Another problem with being sick is that it tend to send my blood
glucose levels all crazy. That's no fun. I get all loopy and sweaty
and shaky. It happened, like, a week ago. I started feeling a little
weird at work, so I tested, like I'm supposed to, and my BG level was
at 43! That was ridiculous.

Well, I'm going to lie down. I'm not feeling so good.

I hope you're well.

It's my second fifteen minute break.

Sometimes, it's so hot outside, I don't even feel like going out to
smoke. When nicotine's not incentive enough, you know it's pretty hot.

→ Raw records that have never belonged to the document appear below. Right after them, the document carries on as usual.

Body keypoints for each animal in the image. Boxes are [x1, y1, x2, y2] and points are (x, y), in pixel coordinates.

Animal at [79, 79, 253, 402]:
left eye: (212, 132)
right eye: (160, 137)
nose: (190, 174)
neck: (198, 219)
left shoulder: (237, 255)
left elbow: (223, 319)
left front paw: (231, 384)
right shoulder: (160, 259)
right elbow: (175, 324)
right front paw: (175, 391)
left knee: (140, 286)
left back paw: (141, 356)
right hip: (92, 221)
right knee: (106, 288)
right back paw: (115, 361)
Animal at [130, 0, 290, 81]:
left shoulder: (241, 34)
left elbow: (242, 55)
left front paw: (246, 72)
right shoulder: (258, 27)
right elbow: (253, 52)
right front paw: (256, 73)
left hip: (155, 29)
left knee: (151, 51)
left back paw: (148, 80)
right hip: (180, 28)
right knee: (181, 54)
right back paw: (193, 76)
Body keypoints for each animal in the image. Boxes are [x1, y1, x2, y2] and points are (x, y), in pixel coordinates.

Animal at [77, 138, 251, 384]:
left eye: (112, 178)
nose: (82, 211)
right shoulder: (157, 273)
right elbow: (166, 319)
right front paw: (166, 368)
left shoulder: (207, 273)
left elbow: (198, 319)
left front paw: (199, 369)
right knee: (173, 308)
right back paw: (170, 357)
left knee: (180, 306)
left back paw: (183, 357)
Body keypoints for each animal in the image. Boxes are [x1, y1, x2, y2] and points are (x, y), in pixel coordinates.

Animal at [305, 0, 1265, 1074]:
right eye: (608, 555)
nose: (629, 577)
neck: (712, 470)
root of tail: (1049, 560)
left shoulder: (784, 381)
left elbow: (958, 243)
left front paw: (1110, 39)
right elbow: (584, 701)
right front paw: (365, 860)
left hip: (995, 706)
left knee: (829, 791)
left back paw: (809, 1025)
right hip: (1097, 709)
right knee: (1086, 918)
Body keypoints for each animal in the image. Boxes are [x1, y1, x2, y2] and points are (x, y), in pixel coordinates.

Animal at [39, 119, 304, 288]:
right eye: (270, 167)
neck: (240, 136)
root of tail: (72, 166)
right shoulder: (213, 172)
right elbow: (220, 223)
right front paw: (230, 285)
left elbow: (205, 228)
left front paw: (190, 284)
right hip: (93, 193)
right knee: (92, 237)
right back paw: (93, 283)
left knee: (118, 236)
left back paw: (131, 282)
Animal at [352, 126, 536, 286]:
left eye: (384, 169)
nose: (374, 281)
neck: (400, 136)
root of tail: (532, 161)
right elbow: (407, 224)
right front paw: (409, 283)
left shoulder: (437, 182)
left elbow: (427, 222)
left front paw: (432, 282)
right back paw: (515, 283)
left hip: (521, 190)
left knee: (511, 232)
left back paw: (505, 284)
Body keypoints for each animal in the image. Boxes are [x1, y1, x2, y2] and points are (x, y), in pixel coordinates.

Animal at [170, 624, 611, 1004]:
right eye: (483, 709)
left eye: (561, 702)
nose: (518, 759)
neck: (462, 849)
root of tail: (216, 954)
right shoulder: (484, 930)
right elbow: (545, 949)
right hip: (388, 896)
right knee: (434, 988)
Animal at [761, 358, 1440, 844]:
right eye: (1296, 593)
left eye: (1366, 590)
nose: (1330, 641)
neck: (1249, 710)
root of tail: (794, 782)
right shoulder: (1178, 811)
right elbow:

I'm still a bit stuffed from lunch, so I don't really feel like doing
much of anything.

Last night was interesting. It started with a little tickle on the
throat, now, it just might be a full on illness.

I'll keep you posted.

Lunch

Chilling at the Big Apple Deli. Salad and a burger, Diet Pepsi. They
know me here, I should probably just give them my schedule and they
could have my lunch ready when I walk in the door.

Outside..

Sitting outside, with other modern day pariahs - in a secluded little
area out of the sun, complete with ashtrays, and those wire, food-
court seats that leave checkerboards on the thighs of anyone confident
or stupid enough to wear short, short, shorts.

Sunday, July 29, 2007

Dishes



The sink is full of no dishes. It's a little disgusting, really, I don't mind telling you, but on any given day, we're likely to have more dirty shotglasses and coffee cups than plates or bowls.